To test the board I first plugged a wireless Pico into my computer while pressing the boot button. I then opened a Thonny window and clicked on the configure interpreter button in the bottom right corner (screenshot 13). Next I clicked on “install or update micro python” (screenshot 14) which opened up a bottom pop up where I could select which Raspberry Pi board I was using which was a Raspberry Pi Pico W (screenshot 15). From there I did the same thing for a second Pico W board so that I had two Pico W boards connected to my computer. From there I saved the easy_comms library to each Raspberry Pi board by hitting “file” then “save” (screenshot 16) then “save to Raspberry Pi Pico” and then I entered a name for the file before saving it to the board (screenshot 17). I then ran the led_client on one Pico and led_server on the other. After hitting the green play run button on each window, the Pico’s began sending messages back and forth and the messages could be seen in the shell of each Thonny window. Additionally, the LED began blinking like it should in response to the Pico’s sending messages to each other.

| DIRECTIVE 1 |
Which rows below contain the word "with"? Extract each of them in full.

| STORED DATA |
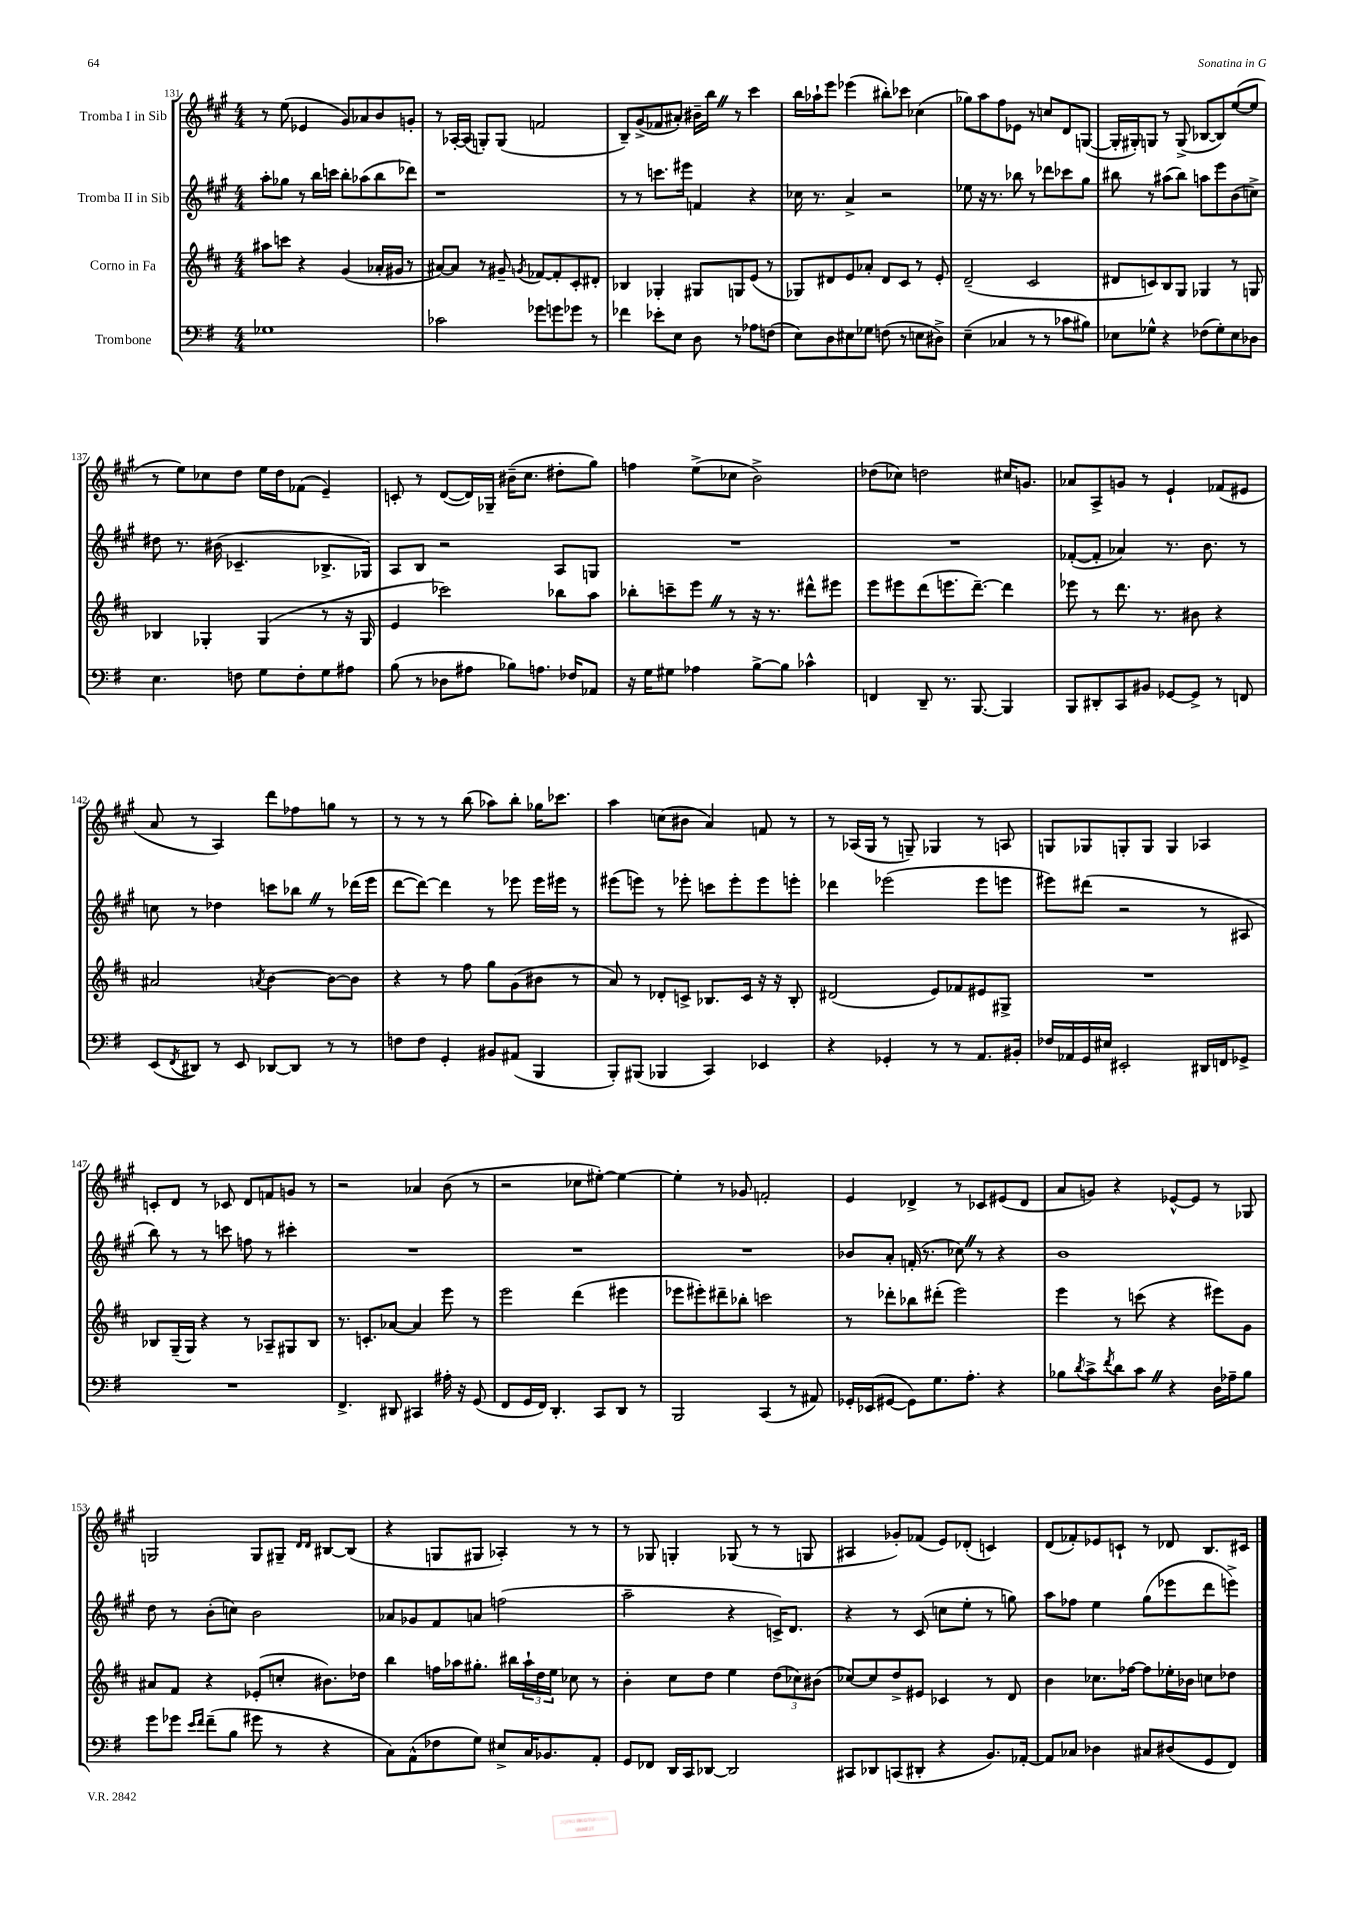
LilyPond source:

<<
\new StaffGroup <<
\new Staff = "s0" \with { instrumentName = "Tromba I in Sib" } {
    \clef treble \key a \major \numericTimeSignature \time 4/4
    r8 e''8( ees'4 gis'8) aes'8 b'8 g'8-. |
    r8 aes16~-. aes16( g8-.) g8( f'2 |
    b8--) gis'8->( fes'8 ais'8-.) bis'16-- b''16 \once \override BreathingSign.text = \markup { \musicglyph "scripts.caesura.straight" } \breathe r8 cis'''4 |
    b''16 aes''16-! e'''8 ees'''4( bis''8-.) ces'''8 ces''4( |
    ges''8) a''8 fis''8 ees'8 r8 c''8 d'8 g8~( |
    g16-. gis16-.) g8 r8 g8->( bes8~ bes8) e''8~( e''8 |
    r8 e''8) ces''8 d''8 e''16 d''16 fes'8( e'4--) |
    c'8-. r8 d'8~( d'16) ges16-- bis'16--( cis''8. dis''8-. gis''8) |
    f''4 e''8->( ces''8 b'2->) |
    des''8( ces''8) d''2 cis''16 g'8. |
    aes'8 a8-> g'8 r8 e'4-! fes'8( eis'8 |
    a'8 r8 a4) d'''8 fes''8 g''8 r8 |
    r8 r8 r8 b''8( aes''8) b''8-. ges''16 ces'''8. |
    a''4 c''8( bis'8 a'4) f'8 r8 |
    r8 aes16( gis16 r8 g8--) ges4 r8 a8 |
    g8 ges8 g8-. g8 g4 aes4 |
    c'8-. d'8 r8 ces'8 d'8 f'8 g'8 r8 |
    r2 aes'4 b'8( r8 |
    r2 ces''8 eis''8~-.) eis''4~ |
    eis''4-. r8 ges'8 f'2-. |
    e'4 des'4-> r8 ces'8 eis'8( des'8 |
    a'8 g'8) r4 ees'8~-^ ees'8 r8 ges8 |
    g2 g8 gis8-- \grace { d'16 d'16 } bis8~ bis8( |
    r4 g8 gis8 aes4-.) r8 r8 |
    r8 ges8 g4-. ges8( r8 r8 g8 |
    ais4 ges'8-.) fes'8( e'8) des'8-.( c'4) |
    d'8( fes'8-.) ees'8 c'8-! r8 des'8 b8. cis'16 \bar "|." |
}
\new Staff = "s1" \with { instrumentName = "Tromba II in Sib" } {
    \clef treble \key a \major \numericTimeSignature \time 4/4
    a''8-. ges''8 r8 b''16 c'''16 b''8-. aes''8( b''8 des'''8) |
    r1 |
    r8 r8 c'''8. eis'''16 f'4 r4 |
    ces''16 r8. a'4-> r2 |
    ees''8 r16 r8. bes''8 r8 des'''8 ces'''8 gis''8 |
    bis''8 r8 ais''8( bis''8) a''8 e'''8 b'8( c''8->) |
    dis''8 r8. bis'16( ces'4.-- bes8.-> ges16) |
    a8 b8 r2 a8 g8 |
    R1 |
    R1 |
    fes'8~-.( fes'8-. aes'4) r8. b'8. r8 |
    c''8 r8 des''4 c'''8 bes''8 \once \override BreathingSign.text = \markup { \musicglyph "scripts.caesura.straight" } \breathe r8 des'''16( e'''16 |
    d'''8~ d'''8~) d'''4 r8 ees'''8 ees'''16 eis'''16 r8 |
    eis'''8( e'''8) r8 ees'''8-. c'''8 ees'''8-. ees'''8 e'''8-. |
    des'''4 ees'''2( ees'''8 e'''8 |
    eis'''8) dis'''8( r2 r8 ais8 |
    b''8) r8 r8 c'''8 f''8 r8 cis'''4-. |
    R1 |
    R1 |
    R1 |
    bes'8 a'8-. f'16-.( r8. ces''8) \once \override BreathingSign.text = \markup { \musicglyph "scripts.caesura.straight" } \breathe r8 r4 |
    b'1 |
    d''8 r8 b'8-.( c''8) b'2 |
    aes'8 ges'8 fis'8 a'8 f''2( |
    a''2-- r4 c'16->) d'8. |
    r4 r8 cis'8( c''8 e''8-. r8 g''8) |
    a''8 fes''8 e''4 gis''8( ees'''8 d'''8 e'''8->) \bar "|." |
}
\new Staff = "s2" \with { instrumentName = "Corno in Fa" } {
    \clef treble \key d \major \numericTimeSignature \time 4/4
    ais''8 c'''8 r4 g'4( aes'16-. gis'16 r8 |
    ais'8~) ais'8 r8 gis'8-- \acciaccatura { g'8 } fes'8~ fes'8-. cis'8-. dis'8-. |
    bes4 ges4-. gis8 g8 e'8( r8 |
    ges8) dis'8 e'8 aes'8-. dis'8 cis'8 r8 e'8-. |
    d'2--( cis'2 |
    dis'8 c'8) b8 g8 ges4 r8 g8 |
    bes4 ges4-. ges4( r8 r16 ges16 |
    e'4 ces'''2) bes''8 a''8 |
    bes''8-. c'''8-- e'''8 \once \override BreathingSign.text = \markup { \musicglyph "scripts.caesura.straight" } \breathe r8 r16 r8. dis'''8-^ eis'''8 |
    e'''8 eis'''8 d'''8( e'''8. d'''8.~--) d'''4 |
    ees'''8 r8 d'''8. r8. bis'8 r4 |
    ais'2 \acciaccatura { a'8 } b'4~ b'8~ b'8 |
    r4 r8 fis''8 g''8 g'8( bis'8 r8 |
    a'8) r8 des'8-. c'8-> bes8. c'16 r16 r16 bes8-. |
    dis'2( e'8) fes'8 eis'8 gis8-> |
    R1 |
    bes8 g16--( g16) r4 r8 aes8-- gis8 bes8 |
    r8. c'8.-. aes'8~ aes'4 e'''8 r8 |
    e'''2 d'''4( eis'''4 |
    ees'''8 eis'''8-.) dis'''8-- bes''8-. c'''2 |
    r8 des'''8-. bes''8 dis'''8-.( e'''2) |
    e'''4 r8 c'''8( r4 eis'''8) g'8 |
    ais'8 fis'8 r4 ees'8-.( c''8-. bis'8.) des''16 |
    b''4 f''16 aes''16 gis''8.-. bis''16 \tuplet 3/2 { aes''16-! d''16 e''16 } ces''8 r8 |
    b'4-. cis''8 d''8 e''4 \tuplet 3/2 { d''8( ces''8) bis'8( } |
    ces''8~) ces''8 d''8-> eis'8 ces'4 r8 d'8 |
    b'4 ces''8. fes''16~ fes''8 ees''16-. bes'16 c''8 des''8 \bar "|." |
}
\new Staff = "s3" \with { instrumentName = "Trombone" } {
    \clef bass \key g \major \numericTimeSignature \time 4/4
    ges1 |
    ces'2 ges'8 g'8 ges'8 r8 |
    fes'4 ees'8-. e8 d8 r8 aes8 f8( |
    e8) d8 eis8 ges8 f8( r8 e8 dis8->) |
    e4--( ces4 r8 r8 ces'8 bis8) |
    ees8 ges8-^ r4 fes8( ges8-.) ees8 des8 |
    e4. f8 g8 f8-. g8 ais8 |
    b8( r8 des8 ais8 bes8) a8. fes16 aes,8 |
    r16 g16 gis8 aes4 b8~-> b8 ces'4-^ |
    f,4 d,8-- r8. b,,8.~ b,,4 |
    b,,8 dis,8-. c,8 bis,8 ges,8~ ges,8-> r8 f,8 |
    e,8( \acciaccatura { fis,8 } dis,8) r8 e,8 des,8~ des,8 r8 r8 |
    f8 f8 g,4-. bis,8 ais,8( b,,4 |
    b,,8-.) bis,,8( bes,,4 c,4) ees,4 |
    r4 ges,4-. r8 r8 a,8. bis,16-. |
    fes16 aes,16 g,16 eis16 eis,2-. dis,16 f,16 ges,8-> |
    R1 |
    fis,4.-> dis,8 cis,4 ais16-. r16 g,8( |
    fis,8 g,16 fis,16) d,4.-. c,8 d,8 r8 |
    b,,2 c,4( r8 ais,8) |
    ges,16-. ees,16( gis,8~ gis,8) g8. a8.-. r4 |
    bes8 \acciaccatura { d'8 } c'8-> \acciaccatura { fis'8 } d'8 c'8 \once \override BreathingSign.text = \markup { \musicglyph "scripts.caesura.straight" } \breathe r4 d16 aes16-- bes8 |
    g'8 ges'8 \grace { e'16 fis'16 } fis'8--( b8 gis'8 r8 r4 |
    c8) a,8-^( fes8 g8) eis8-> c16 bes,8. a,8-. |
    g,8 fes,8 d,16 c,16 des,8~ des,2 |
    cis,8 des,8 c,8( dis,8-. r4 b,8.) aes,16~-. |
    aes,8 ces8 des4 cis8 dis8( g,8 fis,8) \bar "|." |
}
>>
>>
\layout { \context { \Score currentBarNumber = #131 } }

...

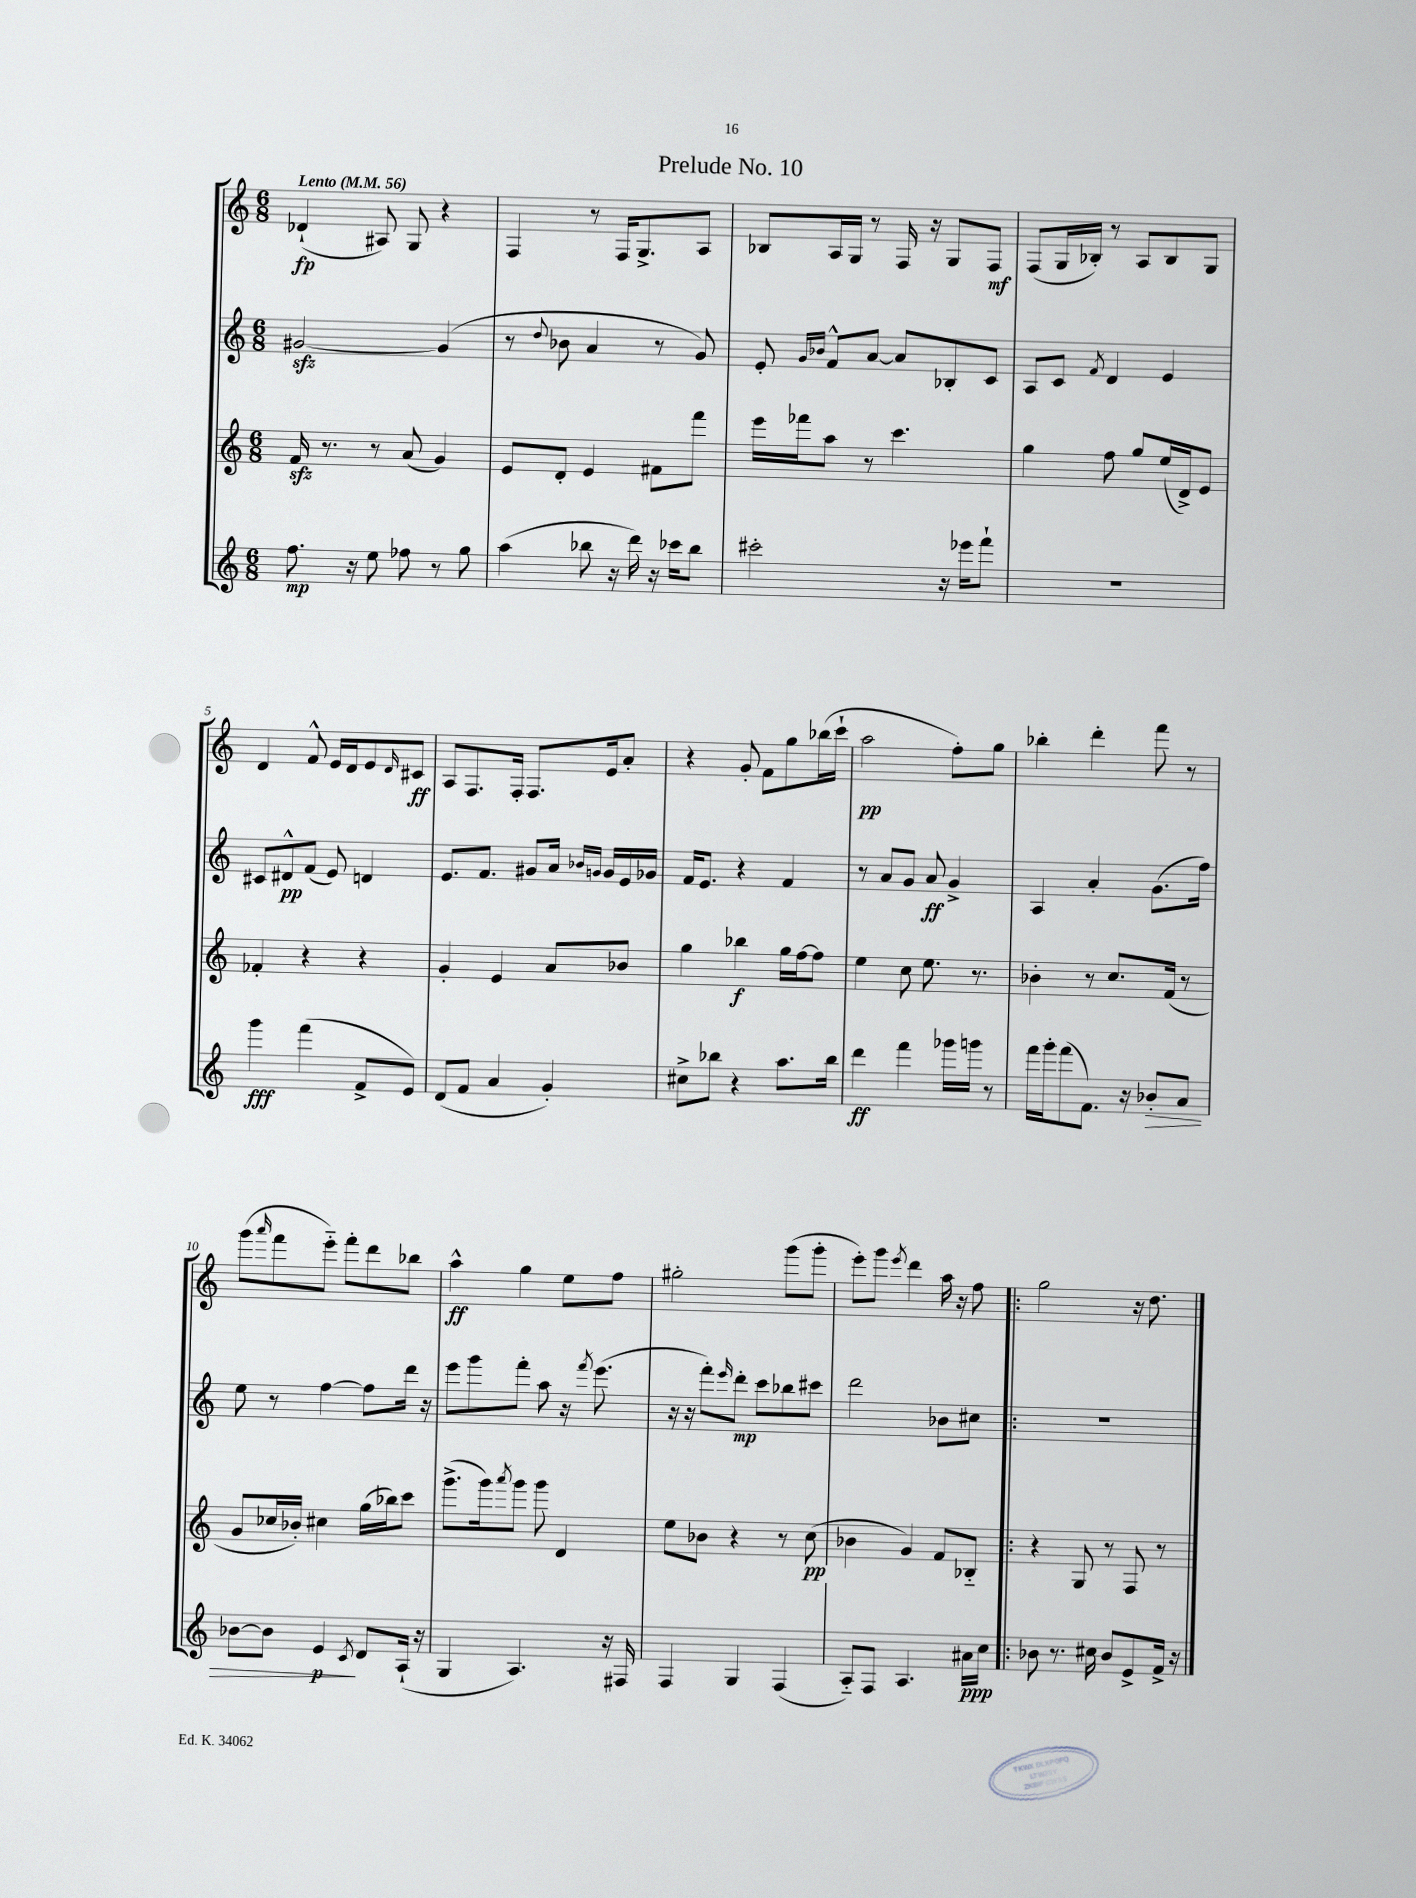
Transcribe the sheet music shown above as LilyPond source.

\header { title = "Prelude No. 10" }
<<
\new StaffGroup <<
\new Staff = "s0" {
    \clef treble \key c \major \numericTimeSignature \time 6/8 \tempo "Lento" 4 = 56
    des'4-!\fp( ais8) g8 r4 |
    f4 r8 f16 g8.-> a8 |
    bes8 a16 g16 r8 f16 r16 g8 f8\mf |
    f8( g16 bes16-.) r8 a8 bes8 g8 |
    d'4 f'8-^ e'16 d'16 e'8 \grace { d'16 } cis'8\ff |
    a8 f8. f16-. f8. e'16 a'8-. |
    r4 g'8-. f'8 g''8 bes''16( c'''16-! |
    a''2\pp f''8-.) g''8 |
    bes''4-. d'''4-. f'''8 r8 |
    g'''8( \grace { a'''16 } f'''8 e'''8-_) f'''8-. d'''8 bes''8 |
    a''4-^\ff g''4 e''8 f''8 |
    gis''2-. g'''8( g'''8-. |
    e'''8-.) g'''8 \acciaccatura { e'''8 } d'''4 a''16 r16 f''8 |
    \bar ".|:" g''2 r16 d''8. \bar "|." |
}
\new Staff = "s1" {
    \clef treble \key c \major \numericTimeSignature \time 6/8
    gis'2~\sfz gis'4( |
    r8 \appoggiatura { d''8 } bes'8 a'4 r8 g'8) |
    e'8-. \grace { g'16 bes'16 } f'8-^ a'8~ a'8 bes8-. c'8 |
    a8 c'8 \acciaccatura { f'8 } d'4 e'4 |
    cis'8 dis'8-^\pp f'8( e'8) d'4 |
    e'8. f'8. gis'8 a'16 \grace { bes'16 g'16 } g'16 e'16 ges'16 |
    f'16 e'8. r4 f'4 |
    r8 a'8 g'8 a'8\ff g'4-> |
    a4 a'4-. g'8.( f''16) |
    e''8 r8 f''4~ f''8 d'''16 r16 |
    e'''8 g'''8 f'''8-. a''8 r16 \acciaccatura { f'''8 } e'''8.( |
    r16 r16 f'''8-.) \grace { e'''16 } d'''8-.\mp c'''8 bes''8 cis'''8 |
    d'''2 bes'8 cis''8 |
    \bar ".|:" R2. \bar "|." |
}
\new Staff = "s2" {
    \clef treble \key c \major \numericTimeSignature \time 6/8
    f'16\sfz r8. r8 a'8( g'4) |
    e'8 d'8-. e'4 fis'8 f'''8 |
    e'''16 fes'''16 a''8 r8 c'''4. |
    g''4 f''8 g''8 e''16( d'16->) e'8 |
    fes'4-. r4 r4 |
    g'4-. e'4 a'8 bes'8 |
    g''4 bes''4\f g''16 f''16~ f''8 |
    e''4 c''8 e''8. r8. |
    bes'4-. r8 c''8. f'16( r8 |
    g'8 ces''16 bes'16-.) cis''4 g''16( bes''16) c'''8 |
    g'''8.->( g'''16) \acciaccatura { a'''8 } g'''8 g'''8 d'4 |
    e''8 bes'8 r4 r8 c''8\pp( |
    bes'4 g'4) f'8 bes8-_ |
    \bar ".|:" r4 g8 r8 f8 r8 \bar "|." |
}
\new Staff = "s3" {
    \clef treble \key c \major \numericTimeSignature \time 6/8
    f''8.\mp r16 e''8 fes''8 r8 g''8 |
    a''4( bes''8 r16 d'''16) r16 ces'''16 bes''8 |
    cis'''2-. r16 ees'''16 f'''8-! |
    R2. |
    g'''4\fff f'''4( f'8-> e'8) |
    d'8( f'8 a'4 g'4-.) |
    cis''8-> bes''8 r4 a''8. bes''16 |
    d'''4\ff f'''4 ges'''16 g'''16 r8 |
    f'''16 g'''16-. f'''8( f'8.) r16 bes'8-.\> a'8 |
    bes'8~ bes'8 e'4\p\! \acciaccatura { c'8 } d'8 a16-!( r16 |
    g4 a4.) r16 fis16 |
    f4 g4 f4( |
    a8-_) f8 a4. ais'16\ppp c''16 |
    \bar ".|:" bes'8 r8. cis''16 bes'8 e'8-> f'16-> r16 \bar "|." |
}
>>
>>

| DIRECTIVE 2 |
Answer these from the text on testing the Pico boards:
(a) Which board did the writer select in the pop-up?
(b) Which program ran on each of the two Picos?
(c) Where could the messages be seen?

| ANSWER 1 |
\new Staff = "s0" \with { instrumentName = "Tromba I in Sib" } {
\new Staff = "s1" \with { instrumentName = "Tromba II in Sib" } {
\new Staff = "s2" \with { instrumentName = "Corno in Fa" } {
\new Staff = "s3" \with { instrumentName = "Trombone" } {

| ANSWER 2 |
(a) A Raspberry Pi Pico W.
(b) led_client ran on one Pico and led_server on the other.
(c) In the shell of each Thonny window.